Nella sostanza e nella ovvia volontà delle parti (che è quella che qualunque Giudice cercherebbe) è pacifico che le parti erano perfettamente d'accordo sul fatto che se il mutuo non fosse stato concesso....la transazione sarebbe svanita. L'effetto voluto era e non poteva essere che questo. Per cui....
 

STUDIOMINUCCI

Membro Assiduo
Amm.re Condominio
Secondo me non devi pagare l'agenzia A. Vai dal legale e facci sapere cosa ti consiglia.

Quoto soprattutto ciò che ho evidenziato in neretto, e - se può interessare - spiego.

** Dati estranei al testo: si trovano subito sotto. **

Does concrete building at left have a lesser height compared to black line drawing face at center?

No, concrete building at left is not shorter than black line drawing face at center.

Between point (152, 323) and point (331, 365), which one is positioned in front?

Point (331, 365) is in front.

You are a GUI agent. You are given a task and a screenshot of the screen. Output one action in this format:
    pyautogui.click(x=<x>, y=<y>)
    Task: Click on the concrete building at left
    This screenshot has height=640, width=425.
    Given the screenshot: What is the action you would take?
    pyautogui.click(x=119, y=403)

Mauro si trova comunque di fronte ad una richiesta che è di tot migliaia di euro.
Ingiustificata nella sostanza (visto che i patti, sia pur solo verbali, erano nel senso del "nulla dal venditore") e giustificatissima nel concreto, visto che l'accordo verbale non risulta da nessuna parte , e quindi non è dimostrabile.

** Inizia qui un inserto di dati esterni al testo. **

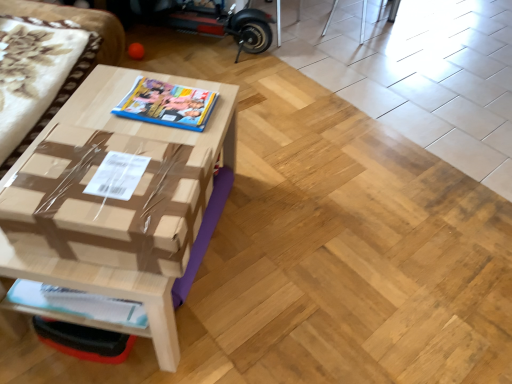
Question: Considering the relative sizes of white glossy magazine at lower left, the first magazine ordered from the bottom, and brown cardboard couch at left in the image provided, is white glossy magazine at lower left, the first magazine ordered from the bottom, thinner than brown cardboard couch at left?

Choices:
 (A) no
 (B) yes

Answer: (B)

Question: From the image's perspective, is white glossy magazine at lower left, acting as the second magazine starting from the top, on brown cardboard couch at left?

Choices:
 (A) yes
 (B) no

Answer: (B)

Question: From the image's perspective, is white glossy magazine at lower left, marked as the 1th magazine in a front-to-back arrangement, below brown cardboard couch at left?

Choices:
 (A) no
 (B) yes

Answer: (B)

Question: Is white glossy magazine at lower left, marked as the 1th magazine in a front-to-back arrangement, oriented towards brown cardboard couch at left?

Choices:
 (A) no
 (B) yes

Answer: (A)

Question: Can we say white glossy magazine at lower left, arranged as the second magazine when viewed from the back, lies outside brown cardboard couch at left?

Choices:
 (A) no
 (B) yes

Answer: (B)

Question: Considering the positions of matte plastic magazine at center, which is counted as the first magazine, starting from the back, and brown cardboard table at center in the image, is matte plastic magazine at center, which is counted as the first magazine, starting from the back, wider or thinner than brown cardboard table at center?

L'avvocato non fa "Il Giustiziere" , bensì tutela il proprio cliente (quando lo può fare e lo sa fare) , e stop.
Per tutelare il proprio cliente, però, non occorre che questo abbia totalmente ragione. Può bastare anche solo che ...controparte, pur avendo sostanzialmente ragione, abbia sbagliato qualcosa nel farla valere. :^^:

Per cui..a fronte di una richiesta sostanzialmente un po' scorrettina di migliaia di euro, io pure..una passatina dall'Avvocato - giusto per non lasciare nulla di intentato, proprio come sta facendo l'agenzia - la farei!
Al massimo (e solo se l'Avvocato NON è un Amico) potrà costare qualche centinaio di euro. Ma investirli nella certezza di non aver lasciato nulla di intentato....secondo me è sempre un ottimo investimento! ;)
 
V

Valerio Spallina

Ospite
Siamo alle solite ! Prima ti chiedono un consiglio, gli rispondi che ovviamente hanno torto e allora vanno dall'avvocato !!! Domanda ma perchè non ci andate subito dall'avvocato ! Forse perchè l'avvocato và pagato ???
Questo è, secondo me, il miglior intervento della discussione.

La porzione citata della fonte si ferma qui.